Questo atteggiamento risulta difficilmente comprensibile se proviene dalle stesse istituzioni che accettano di sedere al tavolo con questi “pericolosi” individui.Basti pensare che il Movimento dei/delle disoccupati/e ha incontrato numerose volte il vescovo di Napoli, Mimmo Battaglia, in sedi istituzionali Prefetti, Sindaci, delegati di ogni ente locale, ha partecipato ai tavoli organizzati con i ministri del Lavoro, in ultimo Andrea Orlando, e ha interloquito perfino con la segreteria del presidente della Repubblica, Sergio Mattarella. Deputati e senatori della Repubblica si sono espressi per sollecitare una soluzione alla vertenza dei “Disoccupati 7 Novembre”, oggi dichiarati/e come delinquenti dagli stessi organi dello stato. Lo stesso Movimento è tutt’ora in trattativa dopo aver conquistato, tramite la lotta, la possibilità di sedersi al tavolo interistituzionale convocato dalla Prefettura per l’Emergenza lavoro a Napoli. La storia del Movimento “Disoccupati 7 Novembre”, è la storia di una lotta che non ha retroscena, segreti o scheletri nell’armadio. Essa ha il merito di essere diventata un presidio di democrazia diretta per l’accesso al lavoro, uno spazio di crescita per molti disoccupati e molte disoccupate e per chi ha sempre vissuto combattendo contro la miseria, in una città che ha fatto della conoscenza privata e del clientelismo l’unica via per un’occupazione stabile.

Forse questa lotta, al pari della solidarietà tra lavoratori e lavoratrici e disoccupati/e, fa paura a qualcuno?

Mentre si moltiplicano dubbi, domande e perplessità, esiste solo una certezza: non possiamo e non dobbiamo accettare che si reprima in questo modo il dissenso di chi lotta per i diritti di tutti e tutte.Precedenti, simili, tentativi di indagine da parte degli inquirenti, a Napoli come in altre città nei confronti di movimenti di lotta o attivisti/e, si sono rivelati un buco nell’acqua per la loro infondatezza.
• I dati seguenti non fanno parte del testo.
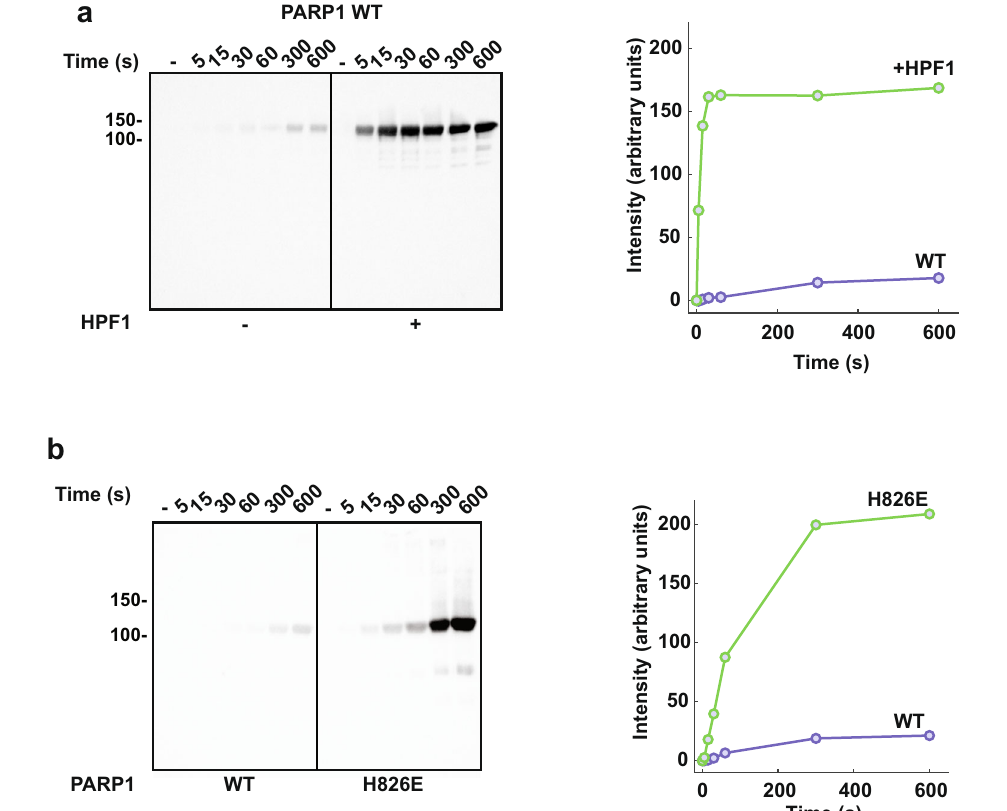
Fig. 5 HPF1 stimulates initiation in PARP1. a PARP1 (1 μ M) was incubated without or with HPF1 (0.1 μ M) for 10 min at RT in the presence of DNA (1 μ M). 1 mM NAD + was added for various time points as indicated, and reactions were quenched with 500 μ M talazoparib. PARG (1 μ M) was added and incubated for 1 h at RT. Reactions were resolved by 12% SDS-PAGE and a western blot was performed using a mono-ADP-ribose-binding reagent. The bands corresponding to mono-ADP-ribosylated PARP1 were quanti fi ed using ImageJ and plotted as intensity over time. b Reactions were performed as in panel a without HPF1 and comparing PARP1 WT to PARP1 H826E. Reactions were resolved by 7.5% SDS-PAGE and a western blot was performed using a mono-ADP-ribose binding reagent. For 5a and b, a representative image from three independent experiments is shown. Numbers on the left side of the blots represent molecular weight marker locations (values in kDa). Source data are provided as a Source Data fi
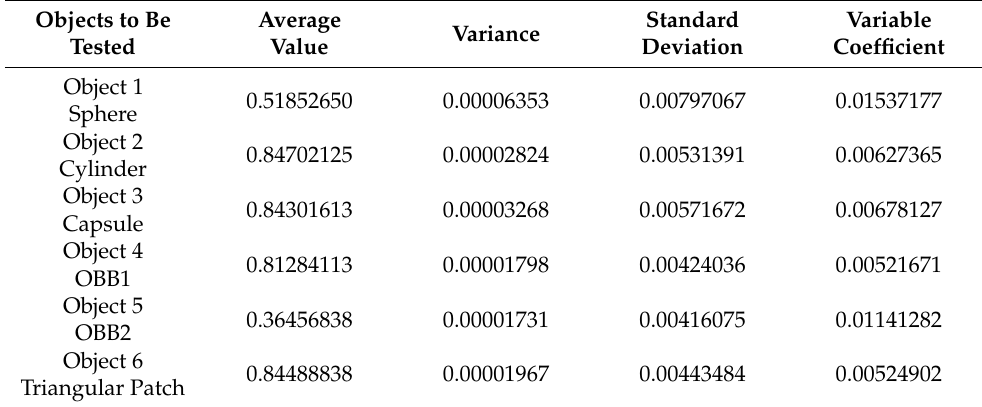
Table A4. Statistical Parameters of the DOR of Each Object Obtained under Different Division Values. Objects to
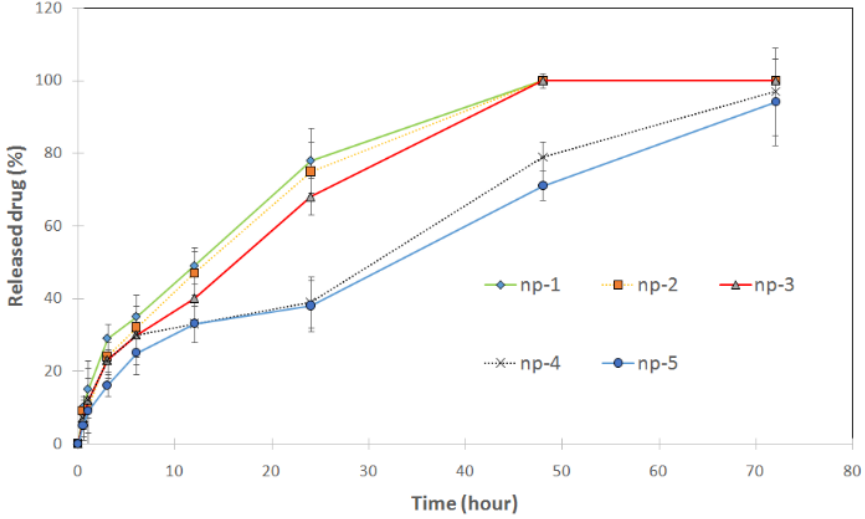
Fig. 3. Cumulative percentage of MTX release from PLGA nanoparticles in pH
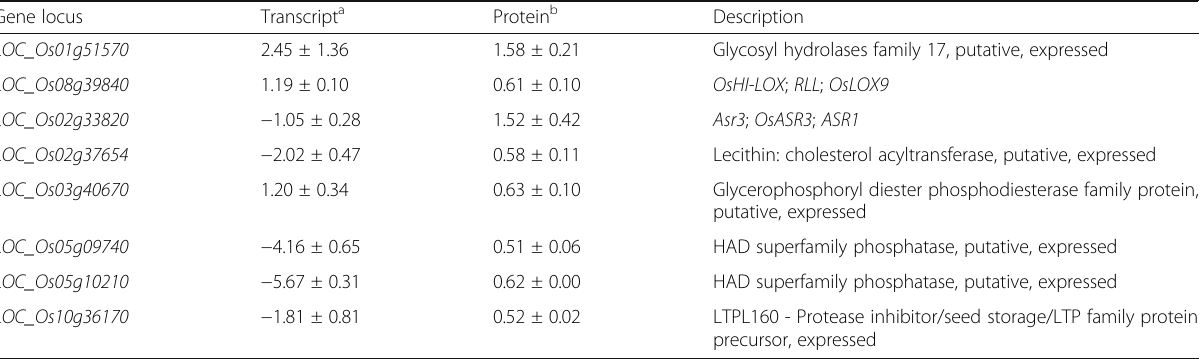
Table 2 Expression pattern of DEGs and DEPs identified in both transcriptomic and proteomic analyses Gene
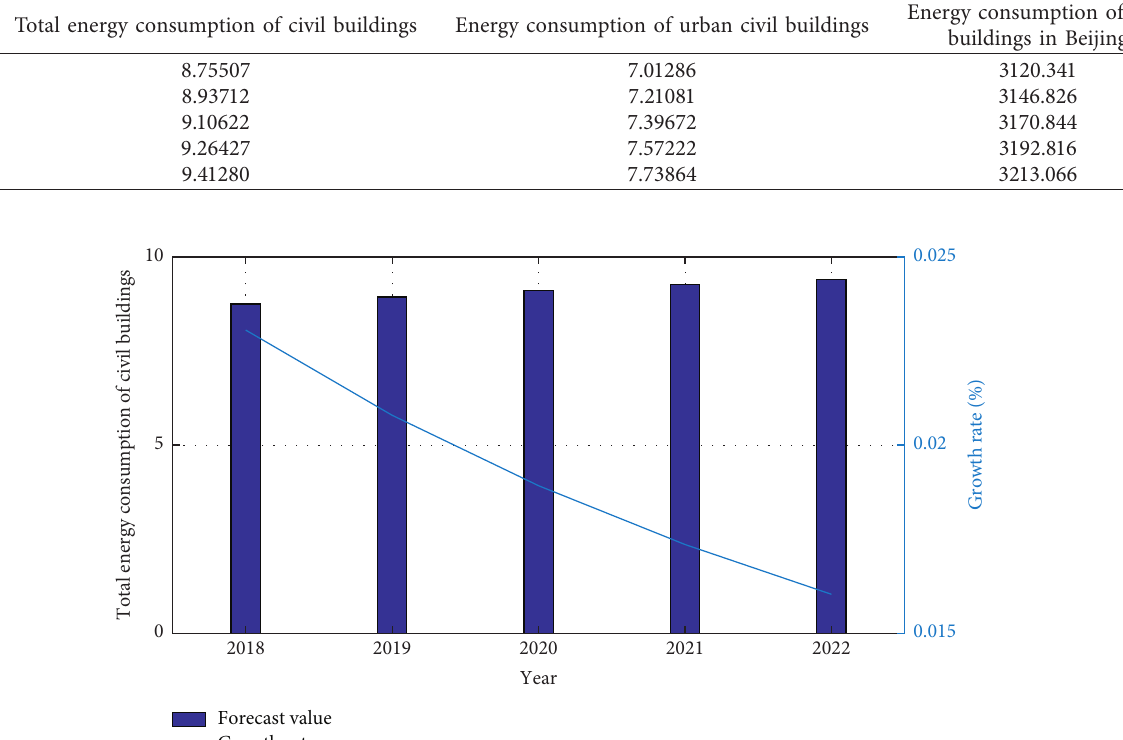
Table 8: Predictions for building energy consumption over the next 5 years.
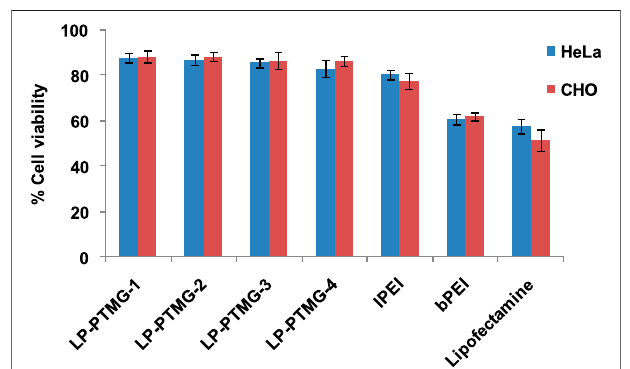
FIGURE 5 | Cell viability pro fi le of LP-PTMG/pDNA, lPEI/pDNA, bPEI/ pDNA and Lipofectamine/pDNA complexes on CHO and HeLa cells.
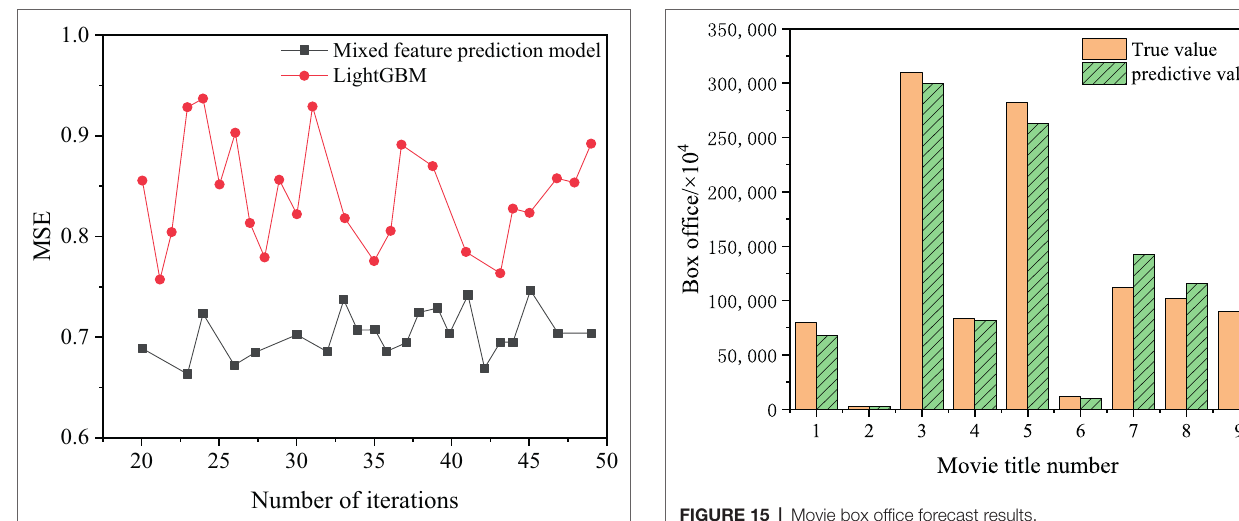
FIGURE 15 | Movie box office forecast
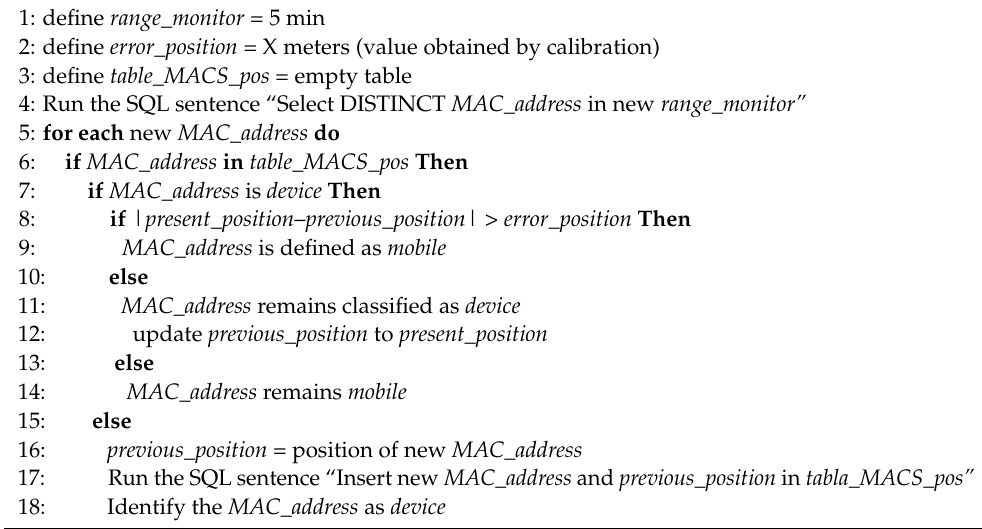
Algorithm 1 . Process to differentiate mobile and static devices with a Wi-Fi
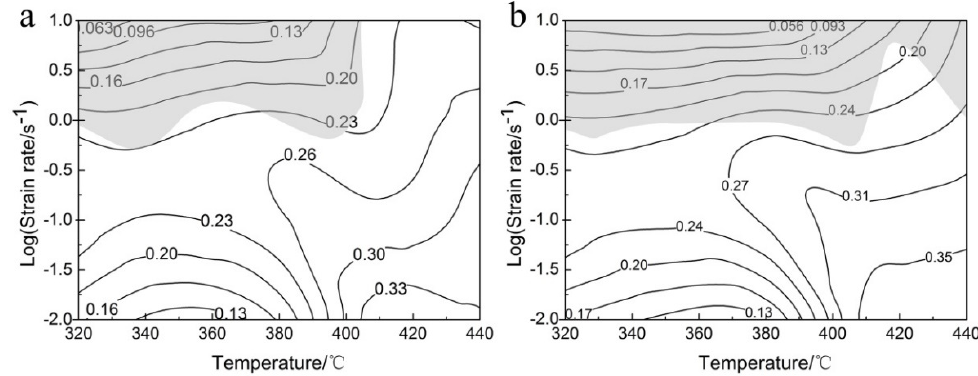
Figure 8. Processing maps of Al-Zn-Mg-Cu alloy at strains of ( a ) 0.3 and ( b ) 0.6.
Resta la gravità dell’attacco portato avanti, anche nel caso di Eddy, Maria, Mimi’, Ciro e Antonio, con il solo obiettivo di provare a minare la possibilità di azione e organizzazione per settori sociali in crisi.

Dinanzi a questo pericolo ci rivolgiamo a chi ancora crede che cambiare le cose sia possibile, a chi ritiene inaccettabile tale procedimento, a chi guarda alla necessità di schierarsi al fianco di chi legittimamente combatte per una vita degna soprattutto in questa fase di crisi prolungata.Ci rivogliamo ai giornalisti e alle giornaliste, interessate/i a raccontare la storia collettiva del Movimento “Disoccupati 7 Novembre”, e a chiunque, in giro per l’Italia, voglia confrontarsi con i/le protagonisti di questa lotta oggi sotto attacco.

Ci rivolgiamo alla società civile tutta, al mondo accademico, al mondo della informazione, ai giuristi e alle giuriste, agli artisti e alle artiste, agli e alle intellettuali, auspicando che in tanti e in tante sottoscrivano quest’appello*. Siamo convinti/e che sia necessaria una presa di parola collettiva rispetto a questa vergogna.Non basta una difesa legale quando è lo stesso Stato colui che ti accusa. La risposta, in questo caso, deve essere sociale e collettiva. L’ isolamento è la più grande arma del potere, non lasciamo nessuno e nessuna da sola/o a subire la repressione. Difendiamo il nostro diritto al dissenso, resistiamo agli attacchi che subiamo e proseguiamo insieme le nostre battaglie per migliorare l’esistenza di tutti e tutte noi.

Io sto con Maria, Mimì, Eddy, Ciro, Antonio!